You can never have too many scents
It’s always a good idea to rotate your fragrances, especially when the weather changes. Summer scents usually contain less alcohol, which means they go on light and fresh. Bendeth also recommends switching fragrances every few days: go two days with one and two days with another. “You never get bored with a scent because you’re always re-experiencing it.”

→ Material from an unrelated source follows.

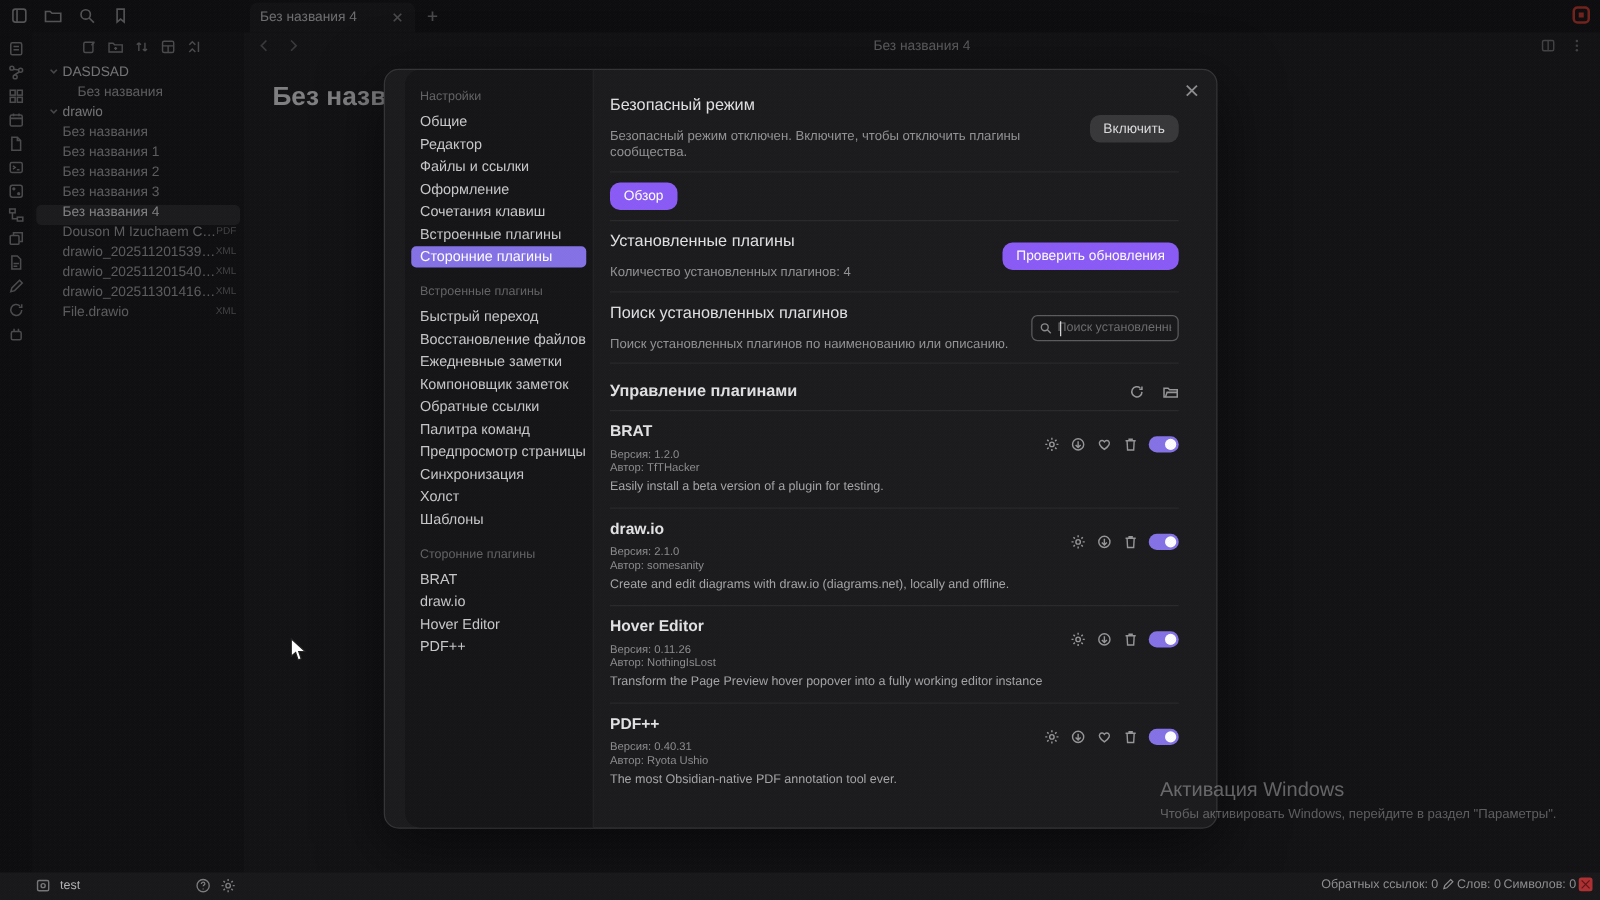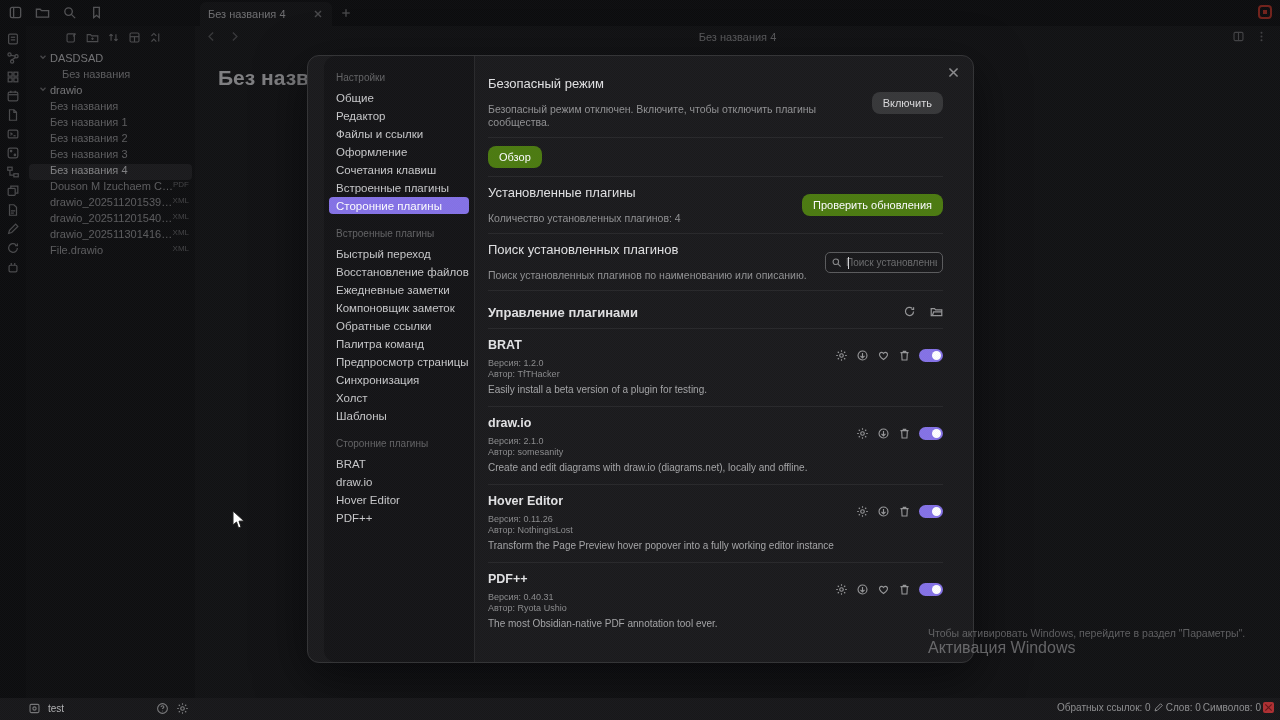"Обзор" .btn.accent { background: #4d7c0f -> #8b5cf6 }
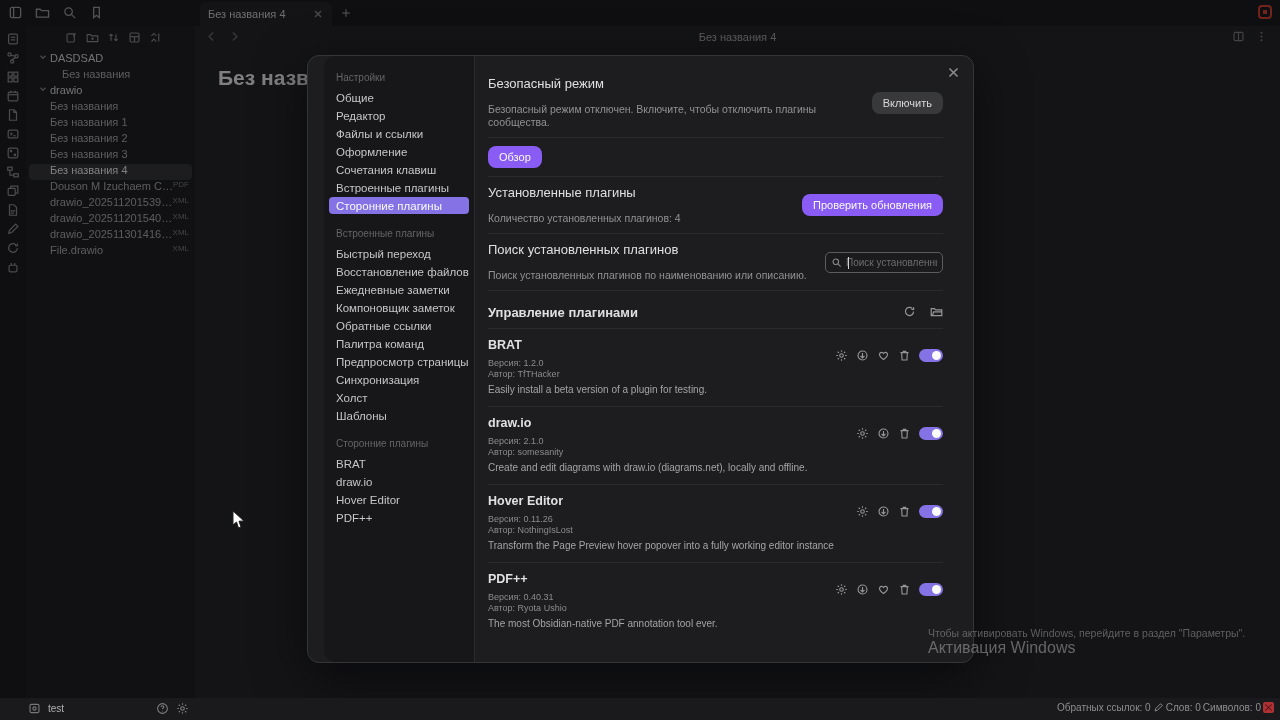"Управление плагинами" .manage-row { align-items: flex-start -> flex-end }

Keep fragrance in the dark
If you’ve forgotten about that Chanel No. 5 sitting on the windowsill (or under a lamp), then it might be time to toss it. Heat will ruin the ingredients and alter their chemistry, which may cause the fragrance to smell rancid. “I know some women who keep their fragrance in the fridge, and that doesn’t work either,” says Bendeth. “Ingredients in a perfume don’t like extremes – not a lot of heat or cold. Plus, the scent of the perfume will contaminate any fats in the fridge – such as butter.” The ideal storage? Keep your fragrance in its original box in a drawer at room temperature. Stored properly, fragrance will last around two years.

Spritz with care
Sometimes I’ll spritz my favourite scent into the air, then walk through it. Little did I know that it’s the wrong way to apply fragrance. “The alcohol in the fragrance could cause breakouts and irritation, dry out the hair or produce a scalp infection,” says Bendeth. There are scents specifically formulated for your hair and clothes, such as Angel by Thierry Mugler and Narcisco Rodriguez. “A scent needs to have direct contact with your skin. Avoid spritzing it on your clothes – especially if they’ve been dry cleaned, which could cause discoloration – or on the inside of your coat or gloves. Too much body heat will cause the scent to go off.

The perfect application
Before you get dressed, spritz once on either the inside of your wrist or your upper elbows, the décolleté and under the ears. “As tempted as you are to rub your wrists together, fight it – you’ll chemically alter and bruise the blend – it’s like scratching a record,” says Bendeth.